[Records from a data source]
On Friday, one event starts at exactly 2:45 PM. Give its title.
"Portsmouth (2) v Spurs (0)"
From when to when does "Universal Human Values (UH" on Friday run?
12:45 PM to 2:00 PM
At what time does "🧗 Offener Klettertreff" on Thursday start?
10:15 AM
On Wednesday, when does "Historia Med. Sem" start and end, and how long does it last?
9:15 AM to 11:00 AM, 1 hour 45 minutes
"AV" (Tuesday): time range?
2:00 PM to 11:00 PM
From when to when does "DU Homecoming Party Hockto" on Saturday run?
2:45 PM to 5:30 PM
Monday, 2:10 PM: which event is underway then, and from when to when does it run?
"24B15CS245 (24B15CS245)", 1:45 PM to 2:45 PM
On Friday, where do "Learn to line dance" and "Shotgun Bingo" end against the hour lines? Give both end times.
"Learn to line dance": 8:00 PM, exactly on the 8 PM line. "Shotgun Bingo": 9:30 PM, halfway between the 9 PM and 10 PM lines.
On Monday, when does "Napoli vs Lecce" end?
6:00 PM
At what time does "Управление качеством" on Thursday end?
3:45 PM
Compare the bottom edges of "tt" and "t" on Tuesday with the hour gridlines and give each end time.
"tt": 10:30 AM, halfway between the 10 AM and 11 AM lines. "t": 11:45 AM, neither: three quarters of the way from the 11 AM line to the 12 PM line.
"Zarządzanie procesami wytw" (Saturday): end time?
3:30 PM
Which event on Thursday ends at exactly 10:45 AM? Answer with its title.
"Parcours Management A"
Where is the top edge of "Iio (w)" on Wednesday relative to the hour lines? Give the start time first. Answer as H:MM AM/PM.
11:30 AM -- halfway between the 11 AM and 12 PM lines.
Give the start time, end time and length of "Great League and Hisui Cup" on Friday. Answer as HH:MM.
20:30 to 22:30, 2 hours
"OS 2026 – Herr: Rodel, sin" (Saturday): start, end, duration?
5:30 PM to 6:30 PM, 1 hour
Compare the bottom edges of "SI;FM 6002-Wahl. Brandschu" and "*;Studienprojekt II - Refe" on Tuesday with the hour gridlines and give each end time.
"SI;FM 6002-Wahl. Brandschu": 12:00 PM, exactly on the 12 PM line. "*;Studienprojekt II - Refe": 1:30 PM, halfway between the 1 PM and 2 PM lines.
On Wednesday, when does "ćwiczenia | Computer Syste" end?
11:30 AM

WHAT THE TASK REQUIRES
Rewrite everything from the start of the listing down through the line containing "5:30 PM to 6:30 PM, 1 hour" as a Markdown table with the columns No. and Line, numbering each row and leaving out blank lines.

WORKED SOLUTION
| No. | Line |
|---|---|
| 1 | On Friday, one event starts at exactly 2:45 PM. Give its title. |
| 2 | "Portsmouth (2) v Spurs (0)" |
| 3 | From when to when does "Universal Human Values (UH" on Friday run? |
| 4 | 12:45 PM to 2:00 PM |
| 5 | At what time does "🧗 Offener Klettertreff" on Thursday start? |
| 6 | 10:15 AM |
| 7 | On Wednesday, when does "Historia Med. Sem" start and end, and how long does it last? |
| 8 | 9:15 AM to 11:00 AM, 1 hour 45 minutes |
| 9 | "AV" (Tuesday): time range? |
| 10 | 2:00 PM to 11:00 PM |
| 11 | From when to when does "DU Homecoming Party Hockto" on Saturday run? |
| 12 | 2:45 PM to 5:30 PM |
| 13 | Monday, 2:10 PM: which event is underway then, and from when to when does it run? |
| 14 | "24B15CS245 (24B15CS245)", 1:45 PM to 2:45 PM |
| 15 | On Friday, where do "Learn to line dance" and "Shotgun Bingo" end against the hour lines? Give both end times. |
| 16 | "Learn to line dance": 8:00 PM, exactly on the 8 PM line. "Shotgun Bingo": 9:30 PM, halfway between the 9 PM and 10 PM lines. |
| 17 | On Monday, when does "Napoli vs Lecce" end? |
| 18 | 6:00 PM |
| 19 | At what time does "Управление качеством" on Thursday end? |
| 20 | 3:45 PM |
| 21 | Compare the bottom edges of "tt" and "t" on Tuesday with the hour gridlines and give each end time. |
| 22 | "tt": 10:30 AM, halfway between the 10 AM and 11 AM lines. "t": 11:45 AM, neither: three quarters of the way from the 11 AM line to the 12 PM line. |
| 23 | "Zarządzanie procesami wytw" (Saturday): end time? |
| 24 | 3:30 PM |
| 25 | Which event on Thursday ends at exactly 10:45 AM? Answer with its title. |
| 26 | "Parcours Management A" |
| 27 | Where is the top edge of "Iio (w)" on Wednesday relative to the hour lines? Give the start time first. Answer as H:MM AM/PM. |
| 28 | 11:30 AM -- halfway between the 11 AM and 12 PM lines. |
| 29 | Give the start time, end time and length of "Great League and Hisui Cup" on Friday. Answer as HH:MM. |
| 30 | 20:30 to 22:30, 2 hours |
| 31 | "OS 2026 – Herr: Rodel, sin" (Saturday): start, end, duration? |
| 32 | 5:30 PM to 6:30 PM, 1 hour |